The most shocking finding was that 8 of the 10 best-selling domestic brands earned a D or an F.   So the mainstream brands (can you say Coke, Pepsi, and Nestle?) that you may have thought you could trust are resisting accountability.  What do they have to hide?  What is in their water?

In 2007, California passed a law requiring basic information on bottled water labels.  Of the 96 brands inspected there, only 24 complied with this new law.  Surprisingly, the California bottled water labels were less forthcoming than brands sold elsewhere!

If you’d like to see how your bottled water stacks up, you can visit the EWG report card.   Hopefully, your brand didn’t earn itself a place on the EWG “Shelf of Shame”!

The only A went to filtered tap water.  If you are drinking bottled water because you think it’s “better” than tap water, think again!   Unlike bottled water, tap water quality is strictly regulated.  Consumers have access to reports about their water’s source, testing protocol, and test results.   If you want to drink the best tasting, healthiest, cheapest, and most carbon-conscious drink, fill your reusable stainless steel water bottle with your own tap water, filtered if you like!

Reusable metal water bottles are popping up for sale all over the place these days. At the Go Green Festival in New York City last April, I spotted a stainless steel bottle for $27. At local grocery stores, I’ve seen metal bottles for just $10. Custom logoed bottles can cost anywhere between $3.00 and $13.00. So what’s the difference? It turns out, plenty.

I’m sure you’ve heard the old saying: you get what you pay for.  There are some serious quality issues with the cheap metal bottles – we know because we tested lots of them in the process of choosing a bottle for Back2Tap.
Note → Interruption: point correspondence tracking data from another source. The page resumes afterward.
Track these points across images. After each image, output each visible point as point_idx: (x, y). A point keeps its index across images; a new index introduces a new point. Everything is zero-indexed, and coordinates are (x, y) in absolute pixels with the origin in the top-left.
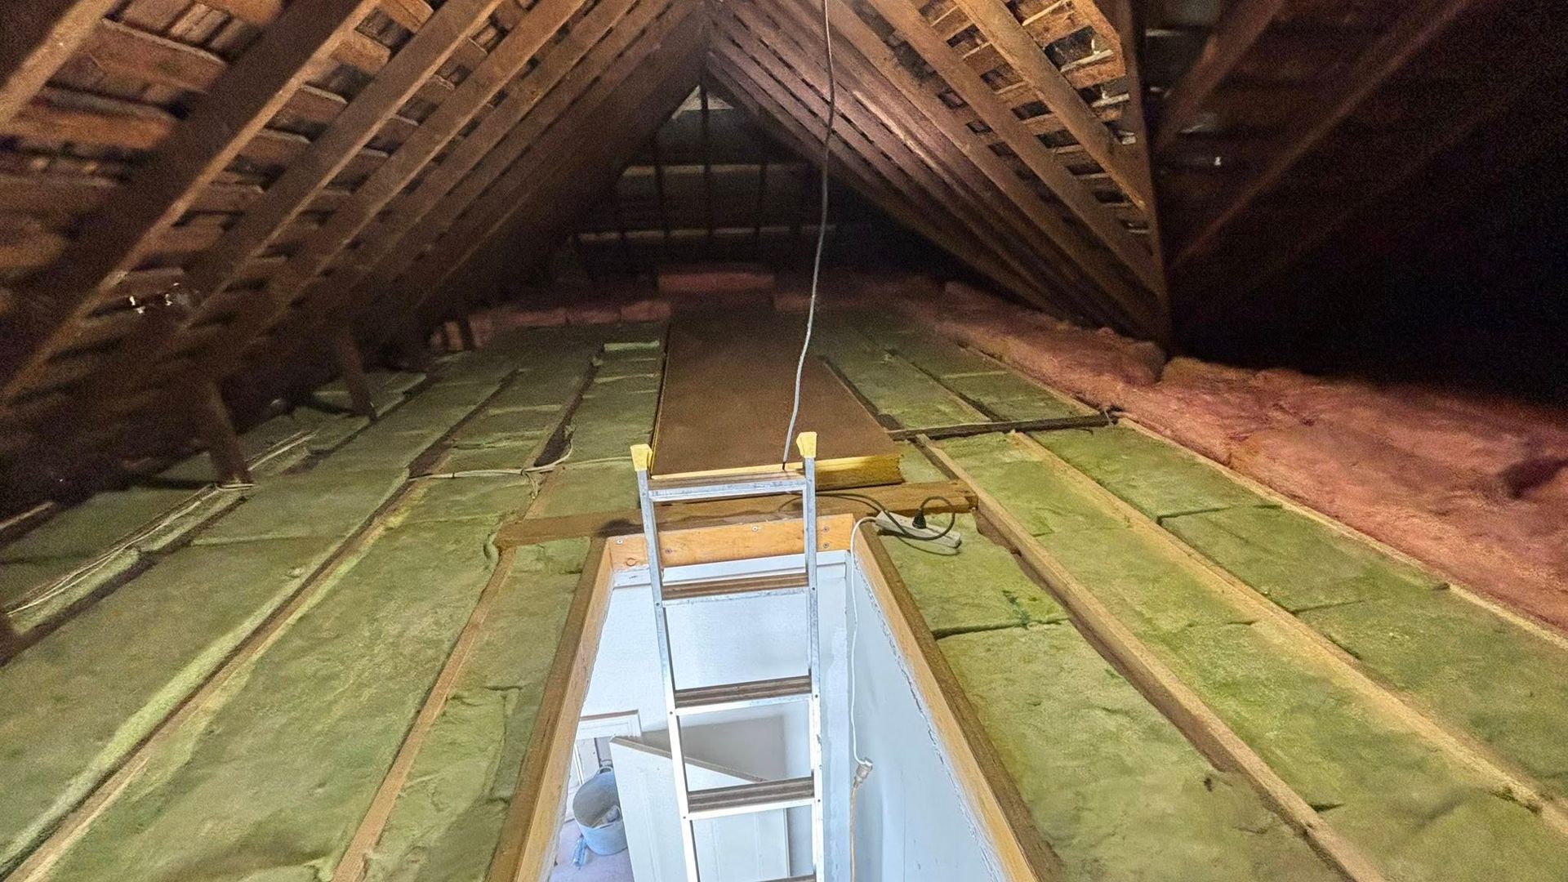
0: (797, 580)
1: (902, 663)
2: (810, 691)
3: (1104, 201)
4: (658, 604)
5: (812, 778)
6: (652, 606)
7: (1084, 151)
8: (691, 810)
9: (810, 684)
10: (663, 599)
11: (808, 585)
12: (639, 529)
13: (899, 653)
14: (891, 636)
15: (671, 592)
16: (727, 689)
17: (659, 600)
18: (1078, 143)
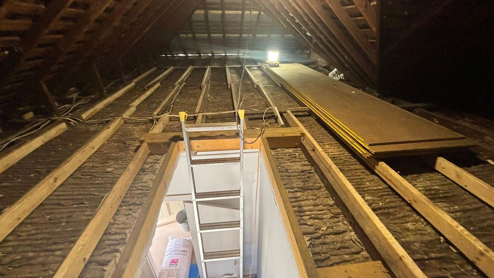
0: (237, 160)
1: (272, 189)
2: (240, 195)
3: (361, 28)
4: (189, 166)
5: (240, 221)
6: (187, 166)
7: (356, 7)
8: (200, 230)
9: (240, 193)
10: (191, 164)
11: (240, 161)
12: (182, 139)
13: (271, 185)
14: (270, 179)
15: (193, 162)
16: (213, 193)
17: (190, 164)
18: (355, 5)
We encountered leaking caps, paint that literally peeled off after a few weeks, logos that were printed poorly and faded quickly, thin walls that dented very easily, and poor polishing/finishing on the bottle.

Then there’s the question of what the bottles are made of – a cheap bottle may not be made of food grade materials. If you choose stainless steel rather than aluminum, you won’t have to worry about a cheap liner that may allow unwanted constituents to leach into your beverage. Back2Tap bottles are 0.5mm thick, printed with safe and resilient paints in the USA, and are tested to ensure that they comply with FDA and ASTM standards.
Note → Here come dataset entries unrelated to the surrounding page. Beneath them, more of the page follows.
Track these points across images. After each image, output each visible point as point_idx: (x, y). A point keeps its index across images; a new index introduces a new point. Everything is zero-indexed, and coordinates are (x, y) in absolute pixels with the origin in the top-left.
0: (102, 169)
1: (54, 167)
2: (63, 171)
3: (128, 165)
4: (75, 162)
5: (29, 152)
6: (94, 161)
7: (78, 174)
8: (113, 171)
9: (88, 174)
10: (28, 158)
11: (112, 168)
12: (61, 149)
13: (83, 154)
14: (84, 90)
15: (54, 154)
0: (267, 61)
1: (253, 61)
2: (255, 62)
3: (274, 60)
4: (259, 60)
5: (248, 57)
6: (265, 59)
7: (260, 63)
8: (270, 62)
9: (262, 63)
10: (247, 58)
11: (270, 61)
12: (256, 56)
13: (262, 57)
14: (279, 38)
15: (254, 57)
An acquaintance of mine sheepishly admitted to me recently that she had supplied her whole swim team with cheap stainless steel water bottles last winter, and now regrets it. The bottles are so junky no one wants to use them anymore! At the Watchung Hills Green Day event in October, a customer who bought a stainless water bottle at our exhibit table admitted that she had just purchased a cheaper steel water bottle at another table. She bought it solely to support the soccer team even though she knew she would never actually use such a poor quality product.

These two stories highlight the main reason Back2Tap doesn't offer cheap reusable bottles – and we have considered doing so, believe me!   Plenty of suppliers have contacted us hawking their wares. Low quality bottles just don’t perform well and don’t last so they are not durable and useful, key requirements for sustainable products. Back2Tap doesn’t want to be fostering a throw- away mentality by selling cheap stainless steel water bottles because that is exactly what we are trying to combat. We hope that schools selling Back2Tap bottles for a fundraiser do so with the understanding that they are promoting sustainability and environmental stewardship as well as raising funds.

In sum, there are numerous significant differences between cheap, low quality reusable bottles and better more expensive stainless steel water bottles. If you buy an inferior bottle that doesn’t last or doesn’t get used, your effort to be “greener” or live more sustainably will have failed – so don't even bother!  A good reusable bottle can save you hundreds of dollars over its lifetime so it is worth investing in a high quality bottle that you will enjoy using every day.